Exercise: Reproduce verbatim the lines of the entries that run from the first line through the line containing "有效的个人发展计划，进而在医", including both of these lines.

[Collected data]
>>
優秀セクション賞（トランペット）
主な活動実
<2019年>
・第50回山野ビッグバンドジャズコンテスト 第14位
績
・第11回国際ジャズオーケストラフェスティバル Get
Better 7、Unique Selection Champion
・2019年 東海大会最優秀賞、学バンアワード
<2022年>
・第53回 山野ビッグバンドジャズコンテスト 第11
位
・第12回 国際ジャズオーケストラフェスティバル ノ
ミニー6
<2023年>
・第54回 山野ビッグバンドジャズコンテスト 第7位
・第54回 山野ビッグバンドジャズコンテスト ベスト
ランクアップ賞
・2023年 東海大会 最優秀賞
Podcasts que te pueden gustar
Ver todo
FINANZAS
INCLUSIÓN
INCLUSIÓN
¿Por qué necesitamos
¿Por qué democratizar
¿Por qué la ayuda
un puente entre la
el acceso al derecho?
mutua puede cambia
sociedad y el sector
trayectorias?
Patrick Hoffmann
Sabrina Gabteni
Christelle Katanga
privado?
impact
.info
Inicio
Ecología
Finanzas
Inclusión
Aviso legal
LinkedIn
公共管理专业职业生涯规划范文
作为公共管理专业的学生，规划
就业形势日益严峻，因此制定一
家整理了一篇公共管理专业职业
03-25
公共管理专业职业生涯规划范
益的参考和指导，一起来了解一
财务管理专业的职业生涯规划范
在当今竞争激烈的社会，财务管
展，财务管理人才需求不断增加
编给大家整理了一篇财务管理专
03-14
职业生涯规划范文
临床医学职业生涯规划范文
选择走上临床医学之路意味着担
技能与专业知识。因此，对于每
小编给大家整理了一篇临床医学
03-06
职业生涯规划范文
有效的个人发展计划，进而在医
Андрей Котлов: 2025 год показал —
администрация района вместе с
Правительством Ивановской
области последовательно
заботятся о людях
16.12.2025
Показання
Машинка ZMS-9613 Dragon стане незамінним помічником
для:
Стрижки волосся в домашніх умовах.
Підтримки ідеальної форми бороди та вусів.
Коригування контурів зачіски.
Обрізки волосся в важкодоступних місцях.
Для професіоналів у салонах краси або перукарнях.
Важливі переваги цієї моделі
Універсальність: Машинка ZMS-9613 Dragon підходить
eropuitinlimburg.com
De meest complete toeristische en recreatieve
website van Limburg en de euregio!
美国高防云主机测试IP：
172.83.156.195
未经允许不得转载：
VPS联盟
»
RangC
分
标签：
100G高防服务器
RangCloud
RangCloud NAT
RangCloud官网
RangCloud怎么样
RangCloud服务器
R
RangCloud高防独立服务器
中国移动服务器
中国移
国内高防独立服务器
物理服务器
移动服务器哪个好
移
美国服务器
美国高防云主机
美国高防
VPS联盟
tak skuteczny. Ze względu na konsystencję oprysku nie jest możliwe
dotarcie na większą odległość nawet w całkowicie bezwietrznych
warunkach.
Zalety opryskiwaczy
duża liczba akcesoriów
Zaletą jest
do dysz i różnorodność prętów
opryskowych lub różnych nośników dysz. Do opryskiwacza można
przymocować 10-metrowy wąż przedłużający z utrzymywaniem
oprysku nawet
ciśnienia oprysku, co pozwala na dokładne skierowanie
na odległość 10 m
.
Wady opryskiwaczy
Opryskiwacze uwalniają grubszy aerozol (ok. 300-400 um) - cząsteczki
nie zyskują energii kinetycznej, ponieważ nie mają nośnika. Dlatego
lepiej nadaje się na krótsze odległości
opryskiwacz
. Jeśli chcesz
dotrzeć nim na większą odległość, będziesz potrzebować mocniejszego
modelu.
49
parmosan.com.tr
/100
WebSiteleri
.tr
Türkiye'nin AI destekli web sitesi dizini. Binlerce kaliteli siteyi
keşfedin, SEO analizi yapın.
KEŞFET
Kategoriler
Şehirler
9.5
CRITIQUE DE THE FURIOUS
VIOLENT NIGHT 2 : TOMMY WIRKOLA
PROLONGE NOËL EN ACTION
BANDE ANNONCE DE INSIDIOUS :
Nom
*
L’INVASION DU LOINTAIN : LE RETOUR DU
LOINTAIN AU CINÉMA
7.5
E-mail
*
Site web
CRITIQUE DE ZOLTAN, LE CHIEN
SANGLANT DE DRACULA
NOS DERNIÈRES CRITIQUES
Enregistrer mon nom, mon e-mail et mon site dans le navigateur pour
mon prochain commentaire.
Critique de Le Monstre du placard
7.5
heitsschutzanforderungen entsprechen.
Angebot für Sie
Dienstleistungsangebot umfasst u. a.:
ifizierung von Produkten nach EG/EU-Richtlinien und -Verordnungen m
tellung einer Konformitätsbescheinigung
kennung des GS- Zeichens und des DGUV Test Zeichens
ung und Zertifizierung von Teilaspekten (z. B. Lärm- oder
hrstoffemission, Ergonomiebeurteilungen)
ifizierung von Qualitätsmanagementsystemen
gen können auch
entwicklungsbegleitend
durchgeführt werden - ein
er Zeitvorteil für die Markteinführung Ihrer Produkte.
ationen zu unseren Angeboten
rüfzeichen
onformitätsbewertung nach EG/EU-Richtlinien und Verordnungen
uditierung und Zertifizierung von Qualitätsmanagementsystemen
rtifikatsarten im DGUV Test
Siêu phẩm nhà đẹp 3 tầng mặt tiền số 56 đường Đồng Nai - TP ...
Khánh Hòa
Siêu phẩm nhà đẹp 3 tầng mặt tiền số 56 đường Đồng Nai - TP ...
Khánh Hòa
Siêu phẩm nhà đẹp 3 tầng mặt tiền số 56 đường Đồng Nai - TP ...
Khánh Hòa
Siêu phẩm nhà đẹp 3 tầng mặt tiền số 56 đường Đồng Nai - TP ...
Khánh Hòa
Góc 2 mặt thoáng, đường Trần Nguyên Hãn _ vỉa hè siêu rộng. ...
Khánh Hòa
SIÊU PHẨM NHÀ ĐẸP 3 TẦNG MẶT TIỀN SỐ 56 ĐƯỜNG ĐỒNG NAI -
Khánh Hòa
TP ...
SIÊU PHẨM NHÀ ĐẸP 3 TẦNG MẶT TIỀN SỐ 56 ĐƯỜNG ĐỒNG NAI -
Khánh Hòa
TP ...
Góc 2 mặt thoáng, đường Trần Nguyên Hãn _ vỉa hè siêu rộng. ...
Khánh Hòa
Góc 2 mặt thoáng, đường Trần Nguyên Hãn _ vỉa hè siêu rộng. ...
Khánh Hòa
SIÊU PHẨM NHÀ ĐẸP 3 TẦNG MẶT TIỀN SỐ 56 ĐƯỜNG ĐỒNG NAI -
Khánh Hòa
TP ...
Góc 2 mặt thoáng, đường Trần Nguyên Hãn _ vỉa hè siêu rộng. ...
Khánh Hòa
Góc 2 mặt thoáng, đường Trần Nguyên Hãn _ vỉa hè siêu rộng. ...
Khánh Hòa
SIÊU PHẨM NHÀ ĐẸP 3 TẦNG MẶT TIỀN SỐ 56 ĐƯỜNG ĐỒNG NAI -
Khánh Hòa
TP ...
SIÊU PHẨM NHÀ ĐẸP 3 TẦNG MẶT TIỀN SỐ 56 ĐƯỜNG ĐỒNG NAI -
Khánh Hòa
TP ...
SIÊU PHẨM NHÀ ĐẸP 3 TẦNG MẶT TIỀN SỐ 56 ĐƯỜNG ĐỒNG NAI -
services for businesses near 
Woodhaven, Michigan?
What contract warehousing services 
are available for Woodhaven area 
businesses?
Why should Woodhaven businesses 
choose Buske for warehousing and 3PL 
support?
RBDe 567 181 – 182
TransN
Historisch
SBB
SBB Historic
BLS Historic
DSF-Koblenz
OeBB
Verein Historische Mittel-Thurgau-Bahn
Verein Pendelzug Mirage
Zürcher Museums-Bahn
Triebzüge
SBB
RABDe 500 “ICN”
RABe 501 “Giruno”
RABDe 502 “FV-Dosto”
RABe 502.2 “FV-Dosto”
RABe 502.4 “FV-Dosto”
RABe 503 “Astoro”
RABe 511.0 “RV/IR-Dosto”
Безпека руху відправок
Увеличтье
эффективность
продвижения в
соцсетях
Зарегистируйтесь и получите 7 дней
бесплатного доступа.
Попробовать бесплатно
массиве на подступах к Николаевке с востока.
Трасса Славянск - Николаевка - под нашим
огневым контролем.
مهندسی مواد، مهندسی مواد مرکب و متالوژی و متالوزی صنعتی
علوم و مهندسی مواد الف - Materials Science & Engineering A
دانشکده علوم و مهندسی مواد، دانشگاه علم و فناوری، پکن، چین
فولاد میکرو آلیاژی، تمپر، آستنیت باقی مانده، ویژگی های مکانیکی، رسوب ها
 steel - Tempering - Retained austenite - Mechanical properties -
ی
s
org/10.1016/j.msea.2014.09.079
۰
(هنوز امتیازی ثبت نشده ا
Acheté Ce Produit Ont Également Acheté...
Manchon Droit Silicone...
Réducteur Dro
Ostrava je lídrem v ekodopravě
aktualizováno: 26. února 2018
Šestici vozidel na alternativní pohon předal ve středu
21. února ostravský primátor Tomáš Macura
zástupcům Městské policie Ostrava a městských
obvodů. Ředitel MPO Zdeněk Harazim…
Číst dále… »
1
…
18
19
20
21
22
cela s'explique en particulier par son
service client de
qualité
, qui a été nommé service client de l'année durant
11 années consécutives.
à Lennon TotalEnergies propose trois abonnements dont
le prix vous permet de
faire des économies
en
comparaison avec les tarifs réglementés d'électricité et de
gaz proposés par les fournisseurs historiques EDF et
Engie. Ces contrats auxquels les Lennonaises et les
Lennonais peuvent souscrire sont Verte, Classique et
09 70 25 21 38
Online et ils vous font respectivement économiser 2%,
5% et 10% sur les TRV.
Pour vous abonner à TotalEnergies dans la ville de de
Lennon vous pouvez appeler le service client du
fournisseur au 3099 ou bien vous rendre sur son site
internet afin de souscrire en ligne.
<<
Written response:
優秀セクション賞（トランペット）
主な活動実
<2019年>
・第50回山野ビッグバンドジャズコンテスト 第14位
績
・第11回国際ジャズオーケストラフェスティバル Get
Better 7、Unique Selection Champion
・2019年 東海大会最優秀賞、学バンアワード
<2022年>
・第53回 山野ビッグバンドジャズコンテスト 第11
位
・第12回 国際ジャズオーケストラフェスティバル ノ
ミニー6
<2023年>
・第54回 山野ビッグバンドジャズコンテスト 第7位
・第54回 山野ビッグバンドジャズコンテスト ベスト
ランクアップ賞
・2023年 東海大会 最優秀賞
Podcasts que te pueden gustar
Ver todo
FINANZAS
INCLUSIÓN
INCLUSIÓN
¿Por qué necesitamos
¿Por qué democratizar
¿Por qué la ayuda
un puente entre la
el acceso al derecho?
mutua puede cambia
sociedad y el sector
trayectorias?
Patrick Hoffmann
Sabrina Gabteni
Christelle Katanga
privado?
impact
.info
Inicio
Ecología
Finanzas
Inclusión
Aviso legal
LinkedIn
公共管理专业职业生涯规划范文
作为公共管理专业的学生，规划
就业形势日益严峻，因此制定一
家整理了一篇公共管理专业职业
03-25
公共管理专业职业生涯规划范
益的参考和指导，一起来了解一
财务管理专业的职业生涯规划范
在当今竞争激烈的社会，财务管
展，财务管理人才需求不断增加
编给大家整理了一篇财务管理专
03-14
职业生涯规划范文
临床医学职业生涯规划范文
选择走上临床医学之路意味着担
技能与专业知识。因此，对于每
小编给大家整理了一篇临床医学
03-06
职业生涯规划范文
有效的个人发展计划，进而在医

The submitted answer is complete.